Turning to future research, this study selected only residents of the Harbin area as a sample for the survey and assessed their preferences for air quality improvement and factors influencing their willingness to pay. With the different radiation ranges in the polluted areas around Harbin, the public will be exposed to different levels of pollution, and their preferences and willingness to pay for air quality improvement will also be different. Future research will compare preferences and willingness to pay for air quality improvements among residents around Harbin to better inform and assist policy making and to increase the applicability of our research conclusions in different regions.
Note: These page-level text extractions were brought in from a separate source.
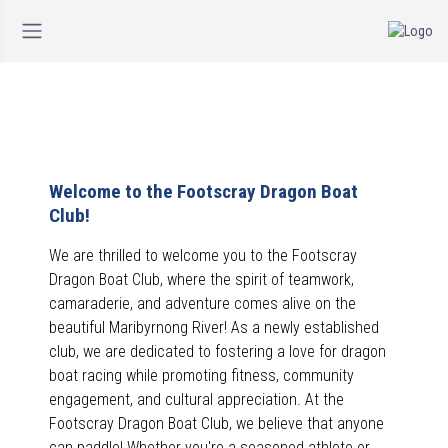
Welcome to the Footscray Dragon Boat
Club!
We are thrilled to welcome you to the Footscray
Dragon Boat Club, where the spirit of teamwork,
camaraderie, and adventure comes alive on the
beautiful Maribyrnong River! As a newly established
club, we are dedicated to fostering a love for dragon
boat racing while promoting fitness, community
engagement, and cultural appreciation.
At the
Footscray Dragon Boat Club, we believe that anyone
can paddle! Whether you're a seasoned athlete or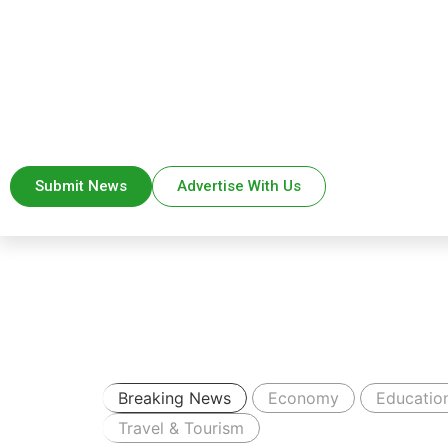
Submit News
Advertise With Us
Breaking News
Economy
Educatio
Travel & Tourism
This study analyzed the impact of latent variables of risk perception on the public’s preference for air quality improvement and willingness to pay; while, the psychosocial drivers of individual behavior are complex. It will be very meaningful to further explore the socio-economic or other potential psychological sources (such as psychological distance) that give rise to this heterogeneity in follow-up studies, which will help environmental managers to develop corresponding air quality improvement measures according to the preferences of groups with different socio-economic or psychological characteristics.